**INSTRUCTIONS FOR THE TASK:** Extract every line below that contains the word "Entreprise".
══ SOURCE MATERIAL ══
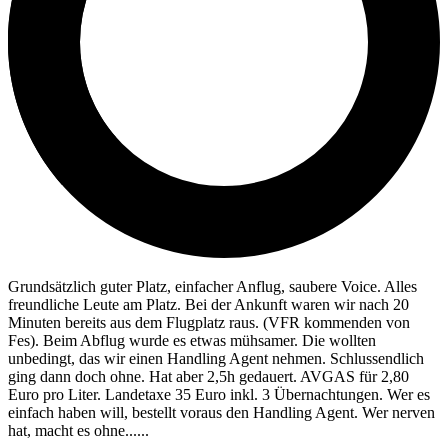
Grundsätzlich guter Platz, einfacher Anflug, saubere Voice. Alles
freundliche Leute am Platz. Bei der Ankunft waren wir nach 20
Minuten bereits aus dem Flugplatz raus. (VFR kommenden von
Fes). Beim Abflug wurde es etwas mühsamer. Die wollten
unbedingt, das wir einen Handling Agent nehmen. Schlussendlich
ging dann doch ohne. Hat aber 2,5h gedauert. AVGAS für 2,80
Euro pro Liter. Landetaxe 35 Euro inkl. 3 Übernachtungen. Wer es
einfach haben will, bestellt voraus den Handling Agent. Wer nerven
hat, macht es ohne......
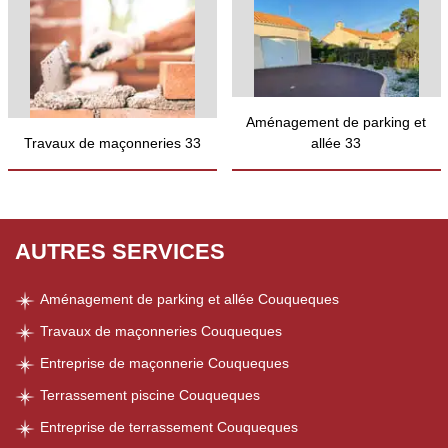
Aménagement de parking et
Travaux de maçonneries 33
allée 33
AUTRES SERVICES
Aménagement de parking et allée Couqueques
Travaux de maçonneries Couqueques
Entreprise de maçonnerie Couqueques
Terrassement piscine Couqueques
Entreprise de terrassement Couqueques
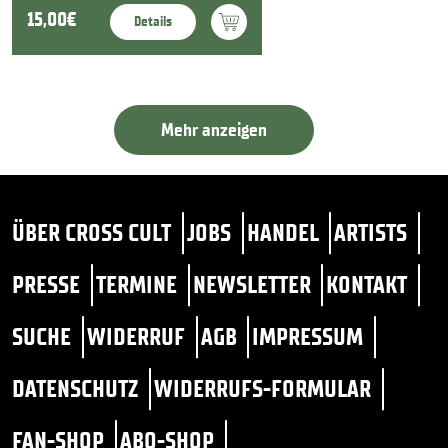
15,00€
Details
Mehr anzeigen
ÜBER CROSS CULT
JOBS
HANDEL
ARTISTS
PRESSE
TERMINE
NEWSLETTER
KONTAKT
SUCHE
WIDERRUF
AGB
IMPRESSUM
DATENSCHUTZ
WIDERRUFS-FORMULAR
FAN-SHOP
ABO-SHOP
═══
**TASK ANSWER:**
Entreprise de maçonnerie Couqueques
Entreprise de terrassement Couqueques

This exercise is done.